Она нацарапала номер телефона на клочке бумаги, я спрятал его в бумажник. Наклонился к ней, тронул за плечо. Она подняла глаза, черные, как вишни.
– Вот что… – неопределенно начал я. – Ты меня прости… я себя как дурак вел…
– Ну не всегда, – великодушно улыбнулась она. – Полный норм, папа. Не буксуй.
– Ты думаешь, что с моим… с Дмитрием все о’кей? – Мне по-прежнему не удавалось произнести имя сына без странных заиканий.
Она кивнула, серьезно посмотрела мне в глаза. Я неуклюже обнял ее, прижал. Зачем-то похлопал по спине.
– Осторожней там… – тихо сказал ей в ухо. – Сама видела, что в городе творится.
– Угу.
– И пропуск не потеряй.
– Угу.
Зине выдали карточку, запаянную в пластик, что-то вроде водительских прав, с двуглавым орлом, фиолетовой печатью и таинственной надписью «допуск Б».
– Кстати… – Зина запнулась. – Ты насчет Димки особо тут не распространяйся. Со своим этим другом.
– Почему?
– Не надо…
– Ты можешь…
– Потом.
Как всякий русский, латентно суеверный и ищущий логики в любом иррациональном проявлении жизни, я не верил в случайности подобного рода. Судьба не могла разыграть столь замысловатую комбинацию без конкретной цели. Просто не могла.
Мы шли коридором без окон, Сильвио напористо шагал, как сквозь ветер, изредка прихватывая и подталкивая мой локоть. Свита из семи-восьми человек, все мужчины, поспевала следом. Давешний здоровяк-людоед отрывистым шепотом говорил сразу по двум телефонам. Остановились у лифта. Разъехалась дверь, лифт был огромный, в кабину запросто мог войти средних размеров слон. Сильвио развернулся, коротко бросил своим:
– Я один. Все вопросы к Шестопалу.
Он кивнул на людоеда, тот выпятил диковатую бороду, властно зыркнул из-под бровей.
– Глеб Глебыч, а как же с… – ласково начал некто с бабьим лицом.
– К Шестопалу, я сказал! – рявкнул Сильвио, подтолкнув меня в лифт.
Дверь закрылась, кабина пошла вниз. Мы вместе, как по команде, посмотрели в тускло светящийся потолок, похожий на сырой лед.
– Есть страны, которыми лучше не управлять, – сказал Сильвио, глядя вверх, – которые, как камень с горы… толкнул, камень и покатился. И покатился, и покатился…

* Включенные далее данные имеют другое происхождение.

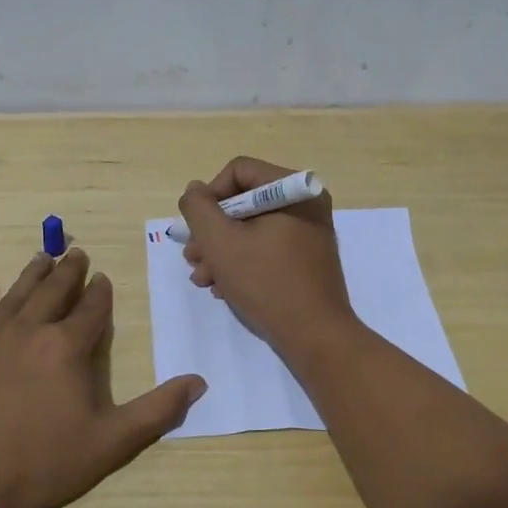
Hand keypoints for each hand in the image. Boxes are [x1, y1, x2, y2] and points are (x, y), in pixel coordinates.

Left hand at [0, 248, 206, 507]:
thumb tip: (199, 382)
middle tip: (76, 253)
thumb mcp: (112, 442)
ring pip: (15, 296)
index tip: (103, 277)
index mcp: (66, 347)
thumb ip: (158, 410)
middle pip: (53, 291)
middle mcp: (28, 332)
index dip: (100, 292)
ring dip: (32, 275)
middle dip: (68, 271)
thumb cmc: (45, 464)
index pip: (90, 309)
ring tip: (42, 257)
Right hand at [177, 157, 356, 352]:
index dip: (209, 197)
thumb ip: (199, 209)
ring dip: (221, 250)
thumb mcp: (220, 242)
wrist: (315, 336)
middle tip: (192, 258)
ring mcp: (308, 232)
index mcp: (293, 189)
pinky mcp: (306, 257)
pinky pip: (267, 246)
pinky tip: (223, 287)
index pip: (238, 171)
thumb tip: (195, 190)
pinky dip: (242, 262)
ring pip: (251, 227)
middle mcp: (305, 203)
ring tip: (203, 278)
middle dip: (212, 231)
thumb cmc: (267, 283)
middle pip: (243, 201)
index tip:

Дверь открылась. Нас ждали четыре охранника в одинаковых серых костюмах и один коротышка, тоже в штатском, но по повадке явно военный. Он вытянулся, выставил подбородок. Мне показалось, что он сейчас начнет что-то звонко рапортовать.

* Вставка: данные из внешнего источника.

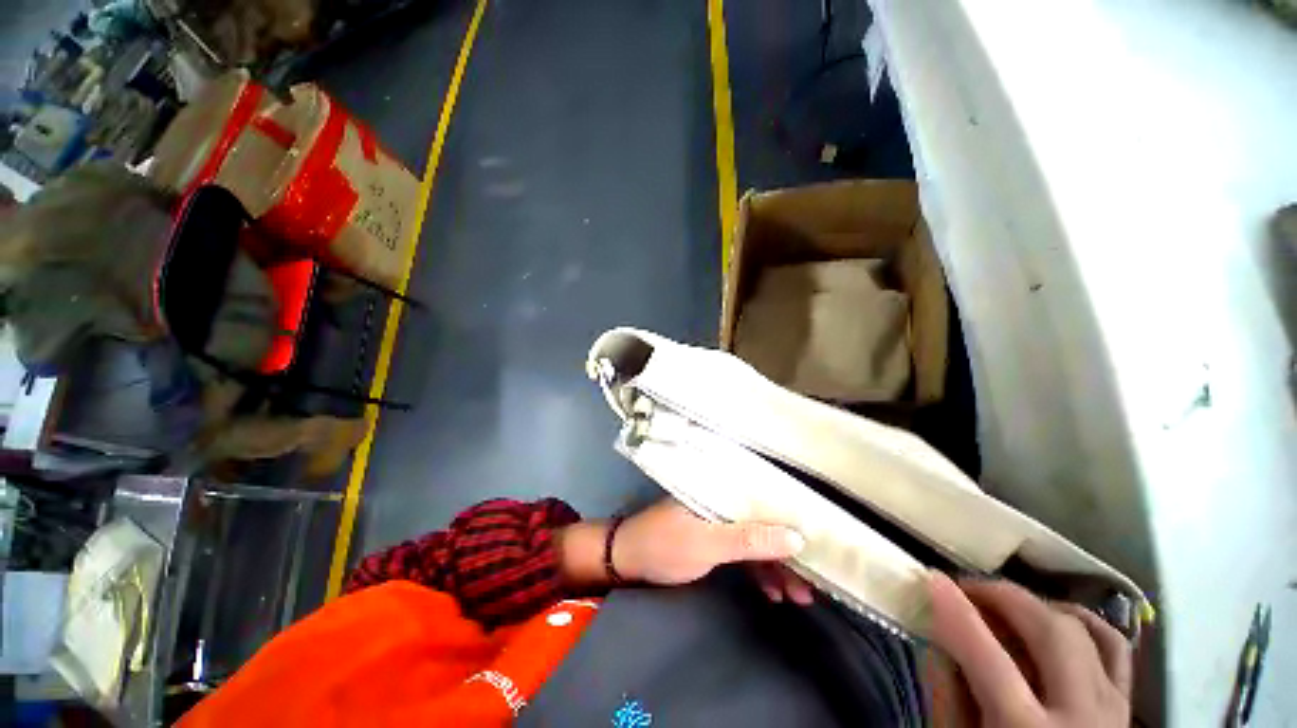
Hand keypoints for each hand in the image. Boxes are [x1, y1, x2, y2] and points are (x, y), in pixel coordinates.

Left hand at [556, 499, 810, 602]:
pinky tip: (773, 593)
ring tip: (799, 597)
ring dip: (777, 567)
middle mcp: (724, 500)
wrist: (627, 561)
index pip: (766, 498)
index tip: (823, 544)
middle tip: (814, 584)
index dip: (795, 518)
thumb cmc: (665, 545)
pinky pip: (744, 553)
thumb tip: (799, 537)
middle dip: (789, 553)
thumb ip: (750, 540)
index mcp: (722, 489)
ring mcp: (719, 521)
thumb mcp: (708, 543)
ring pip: (756, 540)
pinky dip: (759, 572)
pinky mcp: (714, 540)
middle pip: (765, 523)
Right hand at [928, 573, 1132, 726]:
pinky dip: (1083, 623)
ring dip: (1040, 607)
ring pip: (1088, 632)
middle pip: (1051, 634)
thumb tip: (938, 636)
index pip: (988, 658)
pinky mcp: (1126, 709)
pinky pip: (1115, 649)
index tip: (932, 579)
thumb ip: (947, 695)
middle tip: (967, 589)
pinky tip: (1054, 622)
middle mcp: (1080, 719)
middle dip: (1004, 597)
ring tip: (1006, 606)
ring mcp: (1113, 713)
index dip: (957, 612)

– Как она? – спросил Сильвио.
– Молчит, – неожиданно низким голосом ответил коротышка. – Зато Каракозова не остановить, поет. Жаворонком.
– Пусть поет, – мрачно сказал Сильвио. – Пошли к ней.

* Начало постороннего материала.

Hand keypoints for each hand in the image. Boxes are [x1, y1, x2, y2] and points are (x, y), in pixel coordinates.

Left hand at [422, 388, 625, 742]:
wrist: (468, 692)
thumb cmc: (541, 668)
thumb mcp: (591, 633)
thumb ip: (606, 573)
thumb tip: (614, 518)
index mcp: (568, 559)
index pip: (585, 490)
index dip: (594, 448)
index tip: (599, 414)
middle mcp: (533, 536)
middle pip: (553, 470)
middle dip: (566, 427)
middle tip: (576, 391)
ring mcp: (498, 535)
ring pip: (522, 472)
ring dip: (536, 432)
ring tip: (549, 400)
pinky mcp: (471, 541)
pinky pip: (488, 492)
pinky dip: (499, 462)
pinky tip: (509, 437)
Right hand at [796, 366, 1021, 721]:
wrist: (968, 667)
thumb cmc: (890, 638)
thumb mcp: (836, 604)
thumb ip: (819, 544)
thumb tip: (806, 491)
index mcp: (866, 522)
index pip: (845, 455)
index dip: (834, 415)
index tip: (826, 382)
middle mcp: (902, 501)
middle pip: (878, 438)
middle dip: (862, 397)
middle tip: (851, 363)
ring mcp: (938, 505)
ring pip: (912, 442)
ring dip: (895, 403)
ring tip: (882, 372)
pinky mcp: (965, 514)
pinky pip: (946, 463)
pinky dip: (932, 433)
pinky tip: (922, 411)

Я ожидал увидеть камеру – склизкие стены, выкрашенные тюремной краской, железную койку. Желтую лампочку под потолком в ржавой решетке. Комната оказалась почти уютной, с толстым ковром в орнаменте из персидских лопухов осенних расцветок и мягкой мебелью. Мне даже почудилось, что там пахло теплой карамелью. Точно рядом на кухне пекли печенье. Коротышка впустил нас, отрывисто кивнул и, чуть не прищелкнув каблуками, удалился.
В дальнем углу в разлапистом кресле, затянутом в белый музейный чехол, сидела женщина в изумрудно-зеленых сапогах. Увидев Сильвио, женщина непроизвольно выпрямила спину.
– Госпожа Гринева. – Сильвио дошел до середины и, словно в нерешительности, остановился. – Здравствуйте, Анна Кирилловна. Здравствуйте…
Произнес красивым баритоном и замолчал. Она зло вскинула голову.
– Только давайте без драмтеатра, Сильвестров. Что нужно?
– Мне? – удивился он. – Мне – ничего. Давайте лучше поговорим о вас.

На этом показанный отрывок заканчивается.